Similarly I also moved on to Athlons but it was also partly
because near same cost Athlon could be overclocked to much
higher performance.
Overclocking is an issue though, Some Tualatins overclocked
pretty well, it was common to buy a 1-1.1GHz and expect it to run
on 133MHz FSB as 1.3-1.4GHz @ roughly 1.65V with only a modest,
cheap, quiet heatsink.
Basically you should be OK choosing any of the major name brands
like Gigabyte, MSI, Asus, Abit. Just investigate whether the
board's bios or jumpers provide o'c settings if you'd like to use
any. As I mentioned the typical target o'c would need settings
for only 133MHz FSB and 1.65V... some only needed 1.6, others
1.7, but that's the range needed.
Heh heh - this old board and periphs are probably pretty well maxed
out at 100.
It was pretty popular for a while, since a BX board overclocked
to 133MHz was faster than the alternatives that came after it, at
least until manufacturers started tweaking the BIOS on the Via
694X based boards.
I don't recall offhand but I think on my BIOS I need to be able to set
the multiplier in BIOS to 'agree' w/ the chip is all. Otherwise it
won't be happy w/ a mismatch w/ the chips locked multiplier...?

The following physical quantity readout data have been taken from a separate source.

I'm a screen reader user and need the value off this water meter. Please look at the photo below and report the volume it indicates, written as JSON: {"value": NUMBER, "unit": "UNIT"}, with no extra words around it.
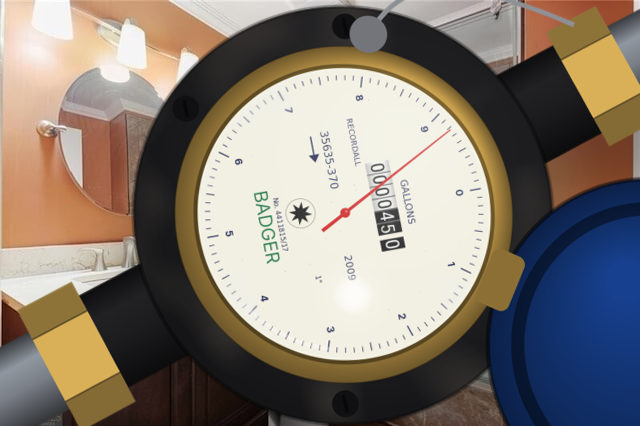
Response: {"value": 449.2, "unit": "gal"}
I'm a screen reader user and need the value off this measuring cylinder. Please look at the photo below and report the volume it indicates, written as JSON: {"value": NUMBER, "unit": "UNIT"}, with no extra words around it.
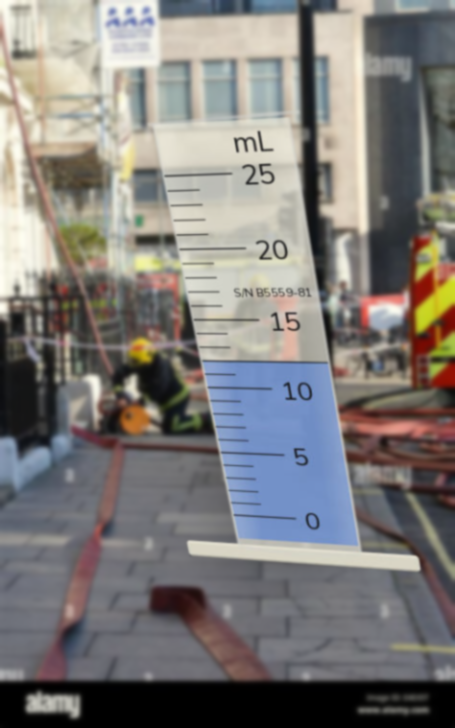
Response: {"value": 12, "unit": "mL"}
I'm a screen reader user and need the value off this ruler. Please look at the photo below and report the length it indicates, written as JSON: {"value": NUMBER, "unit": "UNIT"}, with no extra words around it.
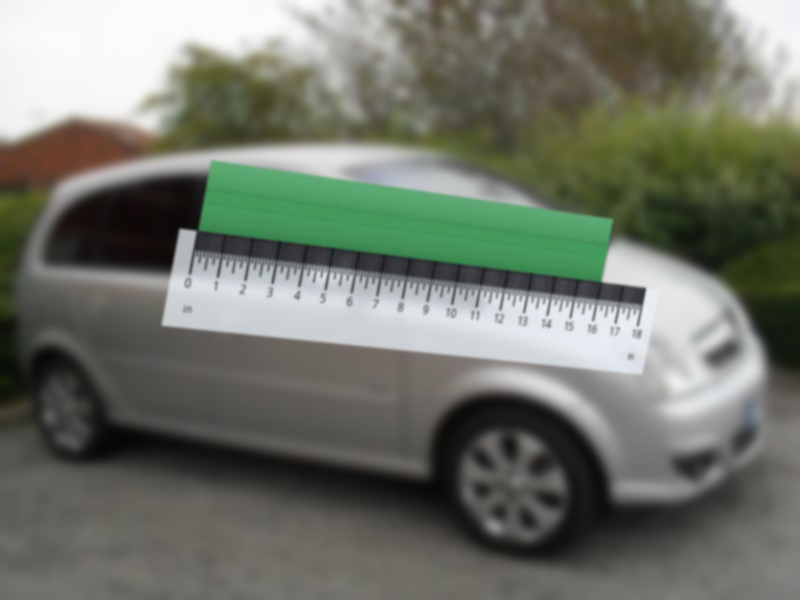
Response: {"value": 16, "unit": "in"}
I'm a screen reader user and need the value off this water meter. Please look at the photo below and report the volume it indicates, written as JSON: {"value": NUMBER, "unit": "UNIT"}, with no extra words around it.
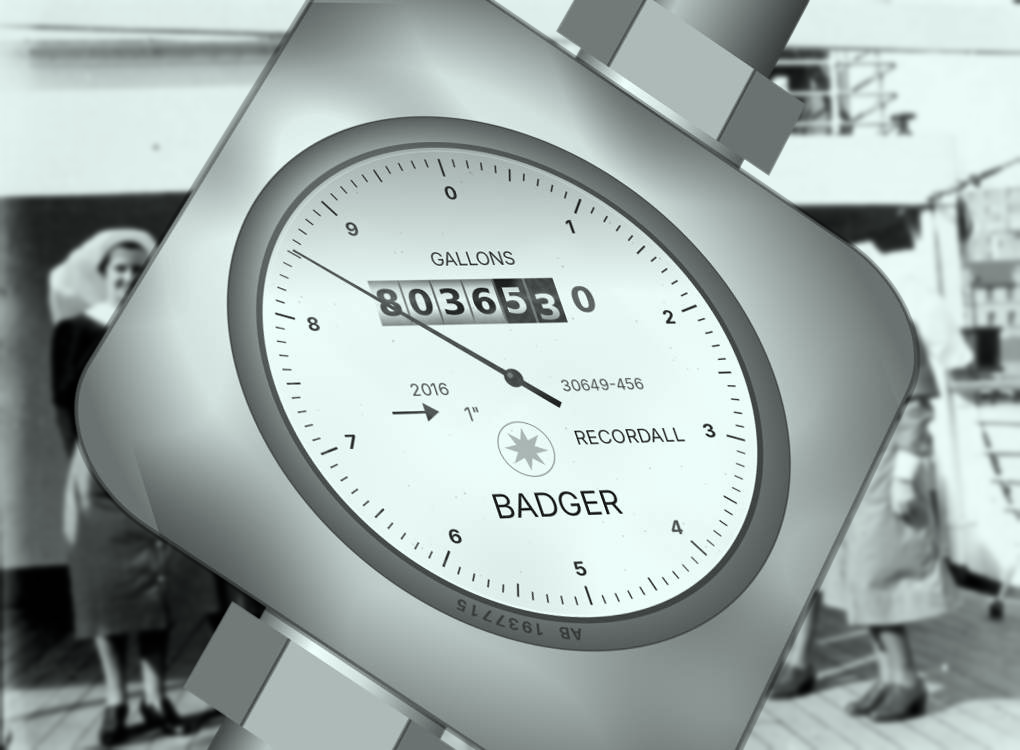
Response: {"value": 8036528.5, "unit": "gal"}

I don't know. Usually there is an "auto" setting but I don't
recall any specifics about that board. Since the "lunchbox" site
I linked above shows the mod for Tualatins, I have to assume it
worked, somehow without anything difficult enough to need
mentioned, else the whole mod would be pointless, not exist on
the 'site. One way or the other it should work but if this is
your only system the problem becomes doing the research to
resolve a problem if the system is down.